Stored dataset items:
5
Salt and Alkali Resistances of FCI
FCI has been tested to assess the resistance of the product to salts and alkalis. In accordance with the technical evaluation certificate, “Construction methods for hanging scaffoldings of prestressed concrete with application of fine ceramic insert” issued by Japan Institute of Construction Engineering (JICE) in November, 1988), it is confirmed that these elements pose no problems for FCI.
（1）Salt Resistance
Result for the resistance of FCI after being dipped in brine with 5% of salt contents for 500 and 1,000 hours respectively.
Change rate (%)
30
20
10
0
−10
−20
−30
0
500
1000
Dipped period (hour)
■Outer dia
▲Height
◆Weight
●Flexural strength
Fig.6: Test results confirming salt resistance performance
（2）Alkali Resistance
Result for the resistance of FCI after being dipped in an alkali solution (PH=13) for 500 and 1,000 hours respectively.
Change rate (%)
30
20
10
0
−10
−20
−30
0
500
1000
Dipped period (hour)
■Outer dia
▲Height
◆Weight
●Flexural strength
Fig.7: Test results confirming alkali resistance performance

# [ASSIGNMENT]
Please give back all of the records exactly as written.

# [OUTPUT]
5
Salt and Alkali Resistances of FCI
FCI has been tested to assess the resistance of the product to salts and alkalis. In accordance with the technical evaluation certificate, “Construction methods for hanging scaffoldings of prestressed concrete with application of fine ceramic insert” issued by Japan Institute of Construction Engineering (JICE) in November, 1988), it is confirmed that these elements pose no problems for FCI.
（1）Salt Resistance
Result for the resistance of FCI after being dipped in brine with 5% of salt contents for 500 and 1,000 hours respectively.
Change rate (%)
30
20
10
0
−10
−20
−30
0
500
1000
Dipped period (hour)
■Outer dia
▲Height
◆Weight
●Flexural strength
Fig.6: Test results confirming salt resistance performance
（2）Alkali Resistance
Result for the resistance of FCI after being dipped in an alkali solution (PH=13) for 500 and 1,000 hours respectively.
Change rate (%)
30
20
10
0
−10
−20
−30
0
500
1000
Dipped period (hour)
■Outer dia
▲Height
◆Weight
●Flexural strength
Fig.7: Test results confirming alkali resistance performance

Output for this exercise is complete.